Yani içeride yatan 100 kişinin 30'u tutuklu, 70’i mahkumsa normal sayılıyor oradaki standart, bizimki tam tersiydi. Şuan rakamı vereyim; belki şaşıracaksınız. Tutuklu sayısı şuanda yüzde 22. Yani Avrupa’da yüzde 27-28 olan yerler var, bizde fevkalade ama bu Ergenekon, Balyoz gibi kimi davaları kenara bırakırsak bunu böyle söylüyoruz. O davalarda tutukluluk ayrı bir durum.

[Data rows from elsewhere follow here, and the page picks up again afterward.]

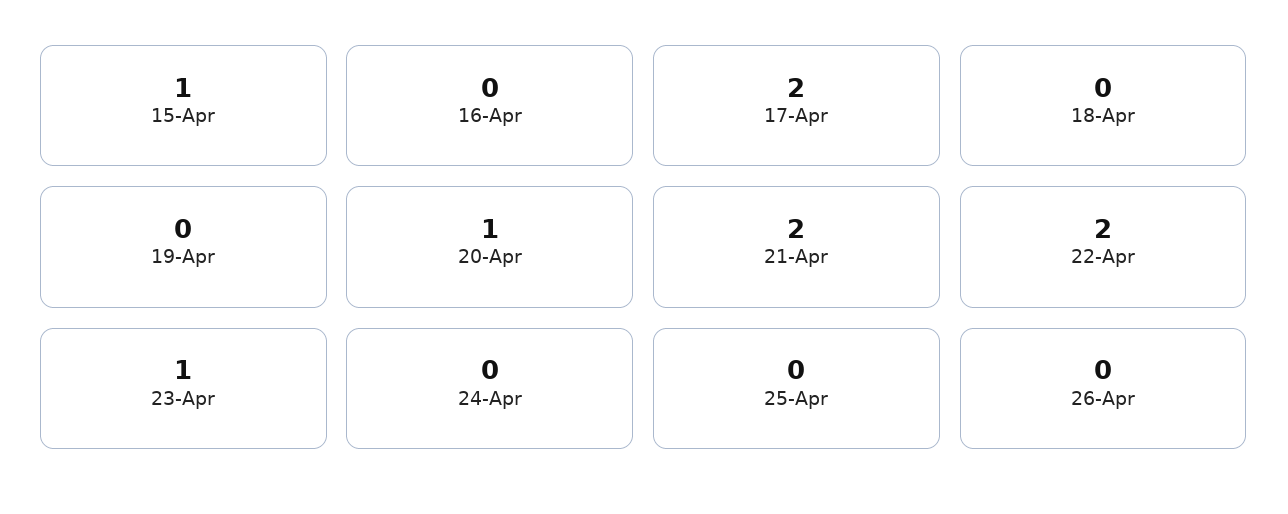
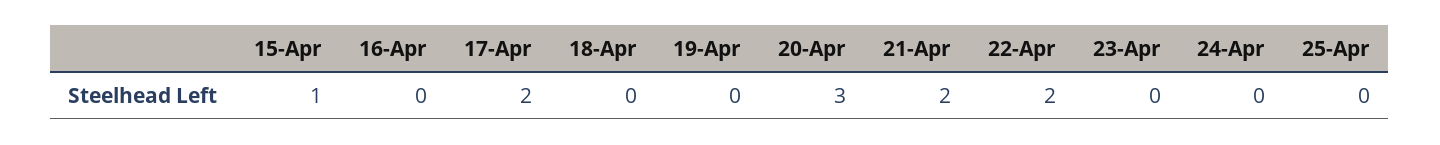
  {
    "15-Apr": 1,
    "16-Apr": 0,
    "17-Apr": 2,
    "18-Apr": 0,
    "19-Apr": 0,
-   "20-Apr": 1,
+   "20-Apr": 3,
    "21-Apr": 2,
    "22-Apr": 2,
-   "23-Apr": 1,
+   "23-Apr": 0,
    "24-Apr": 0,
-   "25-Apr": 0,
+   "25-Apr": 0
-   "26-Apr": 0
  }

Biz bununla alakalı son günlerde eleştiri alıyoruz, 'İşte efendim tutukluluk süresini 10 yıldan 5 yıla indiriyorsunuz, kendinize sıra gelince diye.’ Böyle birşey yok. Süre indirimi var, Anayasa Mahkemesi iptal etti süreyi. 10 yıllık süre çok dediği için, bir defa zaten mecburuz. İkinci bir husus ondan da öte biz tutukluluk konusunda süreden öte, şartlarını çok netleştirdik.

Daha ağır şartlara bağladık tutuklulukla alakalı. Ama mahkemelerimiz maalesef uygulamada bunu dikkate almıyorlar. Biz de gidip de mahkemeye 'Biz kanun çıkardık, bunu tutukla ya da bırak' diyecek bir konumumuz olamaz. Çünkü yasama, yürütme, yargı ayrımında böyle bir şey yok.

Demek ki siz ne yazarsanız yazın, kanunları uygulayan hakimler, savcılar ve idare dikkate çok fazla almaz bir yorumla başka tarafına geçerse çok sonuç alınamıyor. Bu manada tutuklulukla alakalı artık en son gelecek süre 5 yıl olacak. Yani 5 yıl dolduğu an otomatik olarak bırakılacaksın. Bir de 2 yıllık tutukluluk ayrıca var. Onu mevcut bir sene arttırabiliyorsun. Bu 5 yıllık süre toplu, büyük davalar için. Zor yani.

Orada da tutukluluk elbette ki yurtdışına kaçma yasağı vesaire koyarsın, belli zaman imza kararı getirirsin dışarıdan yargılarsın. Çünkü cezaya dönüşünce kötü olur. Bir adamı siz 10 sene içeride tuttunuz. Sonunda bir delilde sıkıntı varmış; 'Beraat' dediniz. 10 yıl sonra 'Özür dilerim, pardon' deseniz bu, bir şeyi çözmez. Aileler yıkılmış, dağılmıştır, çocuklar perişan olmuştur vesaire.

Çünkü sen kararı verdiğin zaman bu adam neticede yatacak. Yani tutuklamamak buna ek bir şey getirmiyor. Ama nedir; özgürlüğünü kesinleşene kadar kullanmış oluyor. Biz bunu önemsiyoruz. O yüzden de zannediyorum Salı günü Adalet Komisyonu'nda bu mesele görüşülecek. Bir paket de benim komisyonumda ayrıca var. Orada da çok önemli şeyler var.”